Cela fait des années que nous couvrons la présence de la criminalité organisée dans le pays. Par ailleurs, il existe des liens étroits entre le crime organisé, le gouvernement et les médias dominants. Dès les premières manifestations, des groupes criminels liés au pouvoir ont été envoyés pour attaquer physiquement les manifestants. Non seulement le gouvernement contrôle la police, mais aussi les gangsters des rues. Toutefois, le gouvernement a rapidement changé de stratégie en évitant d’intervenir directement, car la répression brutale a souvent eu l’effet inverse, en mobilisant encore plus de personnes dans la rue.
Pensez-vous que celle mobilisation inspire déjà ailleurs dans les Balkans ? Avez-vous observé des signes de solidarité ou d’inspiration dans d’autres pays voisins ?
D’autres pays des Balkans observent de près ce qui se passe en Serbie, en particulier au Monténégro, où des mouvements similaires existent. La corruption est un problème commun à de nombreux pays de la région, même si la situation en Serbie est l’un des cas les plus extrêmes.
Ce qui rend ce mouvement unique, en plus de la taille des manifestations, c’est son organisation démocratique : il n’y a pas de leader unique. Chaque jour, les étudiants se réunissent pour décider collectivement des actions à mener. C’est un modèle rare, qui pourrait inspirer d’autres luttes ailleurs. Cependant, il reste étonnant de voir à quel point la mobilisation est ignorée dans les médias européens, comparé par exemple au mouvement en Géorgie.

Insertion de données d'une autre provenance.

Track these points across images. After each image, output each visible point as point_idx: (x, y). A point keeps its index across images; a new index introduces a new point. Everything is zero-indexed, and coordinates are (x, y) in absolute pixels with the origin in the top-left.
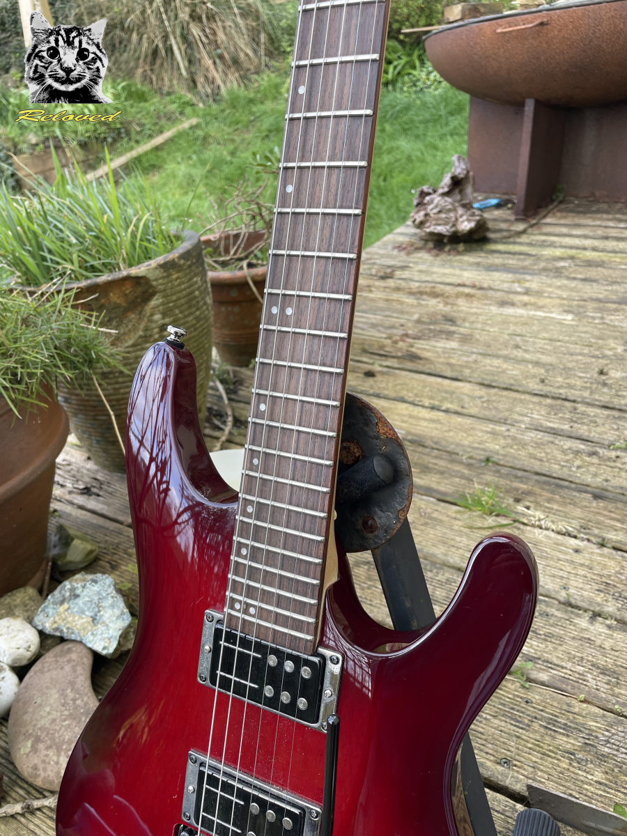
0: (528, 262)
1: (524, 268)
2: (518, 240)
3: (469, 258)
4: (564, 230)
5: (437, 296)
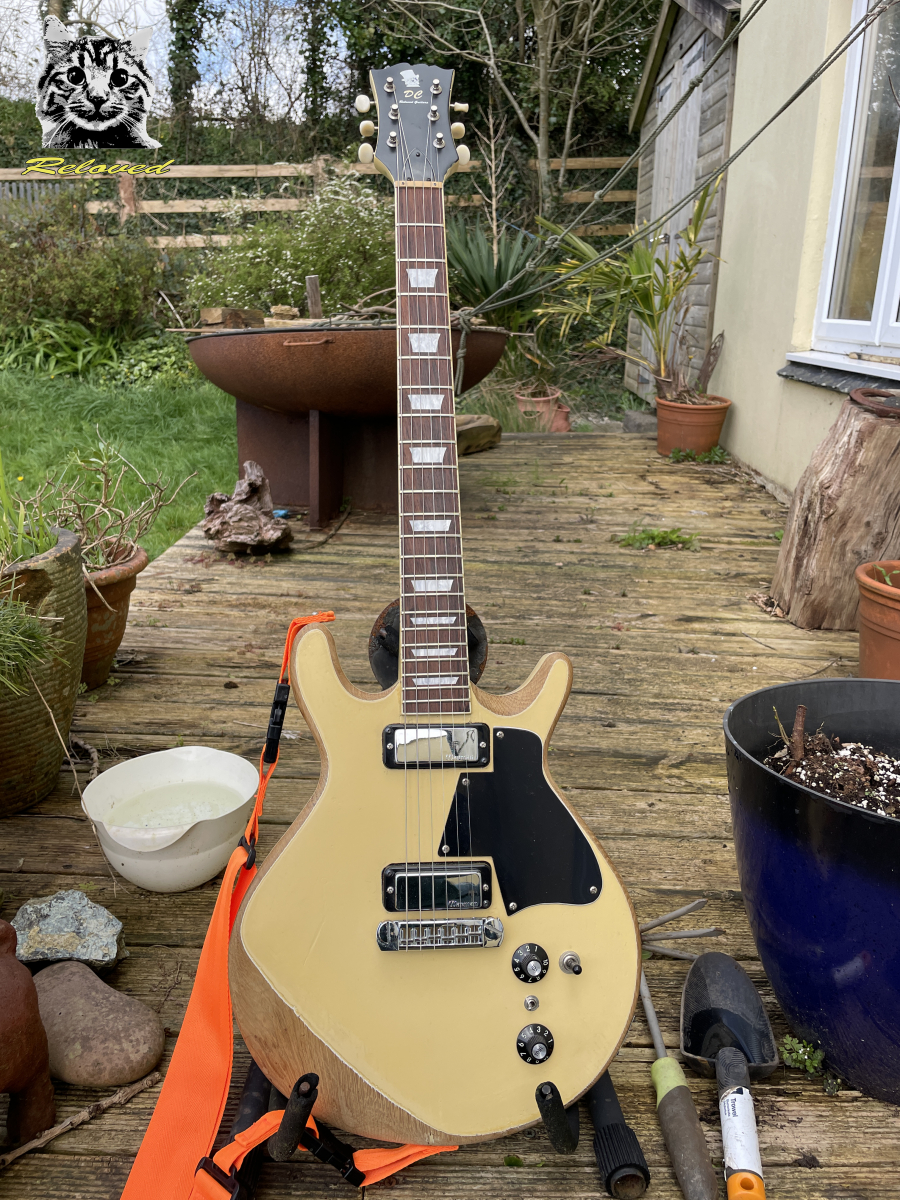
0: (343, 571)
1: (342, 576)
2: (323, 550)
3: (281, 569)
4: (366, 540)
5: (264, 607)
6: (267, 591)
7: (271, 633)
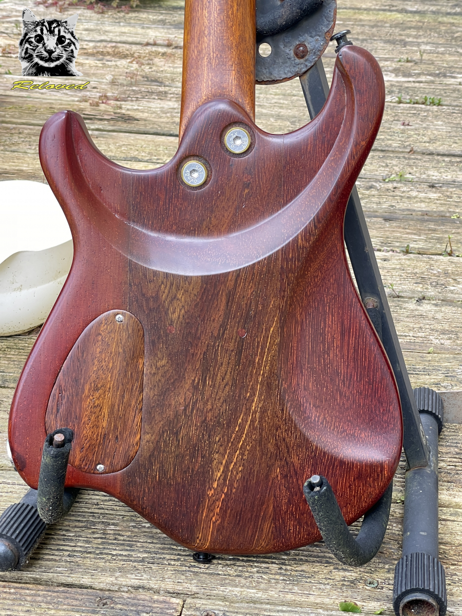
3: (149, 15)
5: (125, 57)
6: (130, 40)
7: (131, 85)
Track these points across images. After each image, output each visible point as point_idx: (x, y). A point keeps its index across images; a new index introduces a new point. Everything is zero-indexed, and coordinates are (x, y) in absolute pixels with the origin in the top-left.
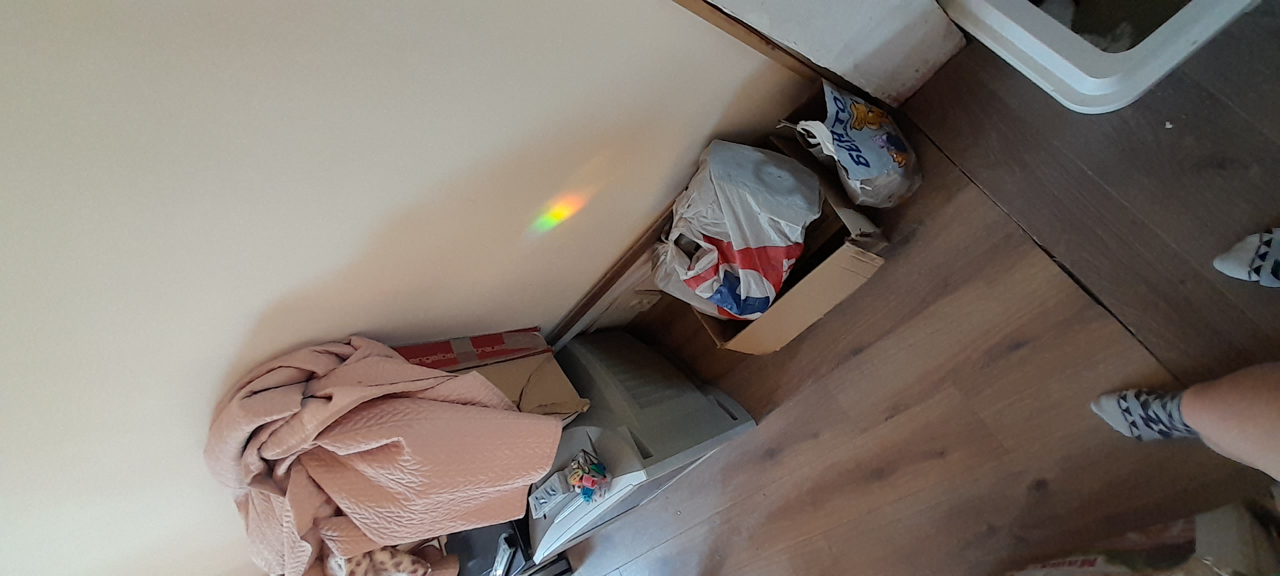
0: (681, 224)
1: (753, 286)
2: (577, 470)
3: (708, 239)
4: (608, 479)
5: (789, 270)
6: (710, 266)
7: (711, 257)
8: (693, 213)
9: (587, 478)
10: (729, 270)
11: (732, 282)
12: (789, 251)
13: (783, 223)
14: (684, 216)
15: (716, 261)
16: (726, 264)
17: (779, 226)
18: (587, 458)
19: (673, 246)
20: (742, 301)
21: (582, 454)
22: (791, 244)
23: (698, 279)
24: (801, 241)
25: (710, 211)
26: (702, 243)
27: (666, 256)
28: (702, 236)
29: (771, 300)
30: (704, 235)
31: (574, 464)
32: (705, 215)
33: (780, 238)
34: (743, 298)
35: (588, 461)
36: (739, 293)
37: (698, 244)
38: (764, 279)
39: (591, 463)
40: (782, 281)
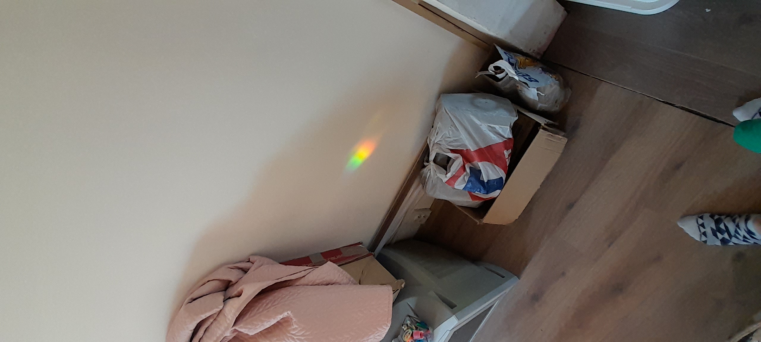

Il n’y a pas d’intervention russe, donc l’Europe ne semble pas avoir l’impression que ça les concerne. Et pourtant, cette corruption globale concernera tout le monde, et ce qu’il se passe en Serbie pourra être un modèle.
L’UE suit de près la situation politique en Serbie. Quelle a été la réaction des institutions européennes face à cette crise ? Pensez-vous que cela pourrait influencer les négociations d’adhésion de la Serbie à l’UE ?
L’adhésion de la Serbie à l’Union européenne semble aujourd’hui hors de portée. Autrefois, plus de 80 % des Serbes soutenaient l’intégration européenne, mais aujourd’hui, ce chiffre est tombé sous les 40 %.
L’UE n’a jamais réellement soutenu les protestations démocratiques en Serbie. Elle publie des déclarations vagues sans véritablement condamner les abus du gouvernement. L’Union européenne préfère souvent avoir des dirigeants autoritaires mais prévisibles avec qui négocier, plutôt que de soutenir des mouvements populaires qui pourraient renverser l’ordre établi. Elle donne l’impression de ne parler que de business.
Le président serbe profite de cette position ambiguë : il joue à la fois avec l’Europe et avec la Russie, sans jamais s’engager réellement. Il aime cette situation, car elle lui permet d’éviter toute responsabilité.